┌─ Extrait à lire

Samedi 14 novembre : Grande fête autour du synode africain à Versailles
15 h sur le parvis de la cathédrale de Versailles. Temps de fête avec le groupe musical ‘Sources d’Afrique’.
16h : Conférence de Mgr L. Portella sur les enjeux et les défis actuels de l’Eglise en Afrique.
Intervention de Mgr Aumonier : Quel message l’Eglise d’Afrique peut-elle faire entendre aux chrétiens des Yvelines ?
18h30 : Messe et apéritif aux couleurs de l’Afrique
- Clôture du Synode
- HOMÉLIE DU PAPE BENOÎT XVI pour l’ouverture du synode des évêques d’Afrique
- Dossier spécial : interviews, présentation de l’Eglise d’Afrique, extraits des rapports présentés au cours des congrégations générales du Synode etc.
Clôture du Synode
Dans son homélie, Benoît XVI a salué ceux et celles en Afrique « qui souffrent de pauvreté, de maladie, d’injustice, de guerre et violence, et de migrations forcées... » Il a poursuivi en affirmant que « la foi en Jésus-Christ, lorsqu’elle est bien comprise et pratiquée, guide les hommes et les peuples à la liberté dans la vérité ou, pour reprendre les trois mots du thème synodal, à la réconciliation, à la justice et à la paix ».

└─

▶ _Consigne 1_
Veuillez recopier le passage du texte sur le synode africain entre « Samedi 14 novembre » et « du Synode etc. », inclus.
▶ _Consigne 2_
D'après le texte sur le synode africain, quel groupe musical anime le temps de fête sur le parvis de la cathédrale à 15 h ?

┌─ Données extraites

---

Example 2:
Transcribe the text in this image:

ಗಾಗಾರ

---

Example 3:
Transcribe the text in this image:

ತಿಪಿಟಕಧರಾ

└─

▶ _Réponse 1_
Samedi 14 novembre : Grande fête autour du synode africain à Versailles
15 h sur le parvis de la cathédrale de Versailles. Temps de fête avec le groupe musical ‘Sources d’Afrique’.
16h : Conférence de Mgr L. Portella sur les enjeux et les défis actuels de l’Eglise en Afrique.
Intervention de Mgr Aumonier : Quel message l’Eglise d’Afrique peut-elle faire entendre aux chrétiens des Yvelines ?
18h30 : Messe et apéritif aux couleurs de l’Afrique
- Clôture du Synode
- HOMÉLIE DU PAPE BENOÎT XVI pour l’ouverture du synode des évêques d’Afrique
- Dossier spécial : interviews, présentation de l’Eglise d’Afrique, extraits des rapports présentés au cours des congrégations générales du Synode etc.

▶ _Réponse 2_
Le groupe ‘Sources d’Afrique’.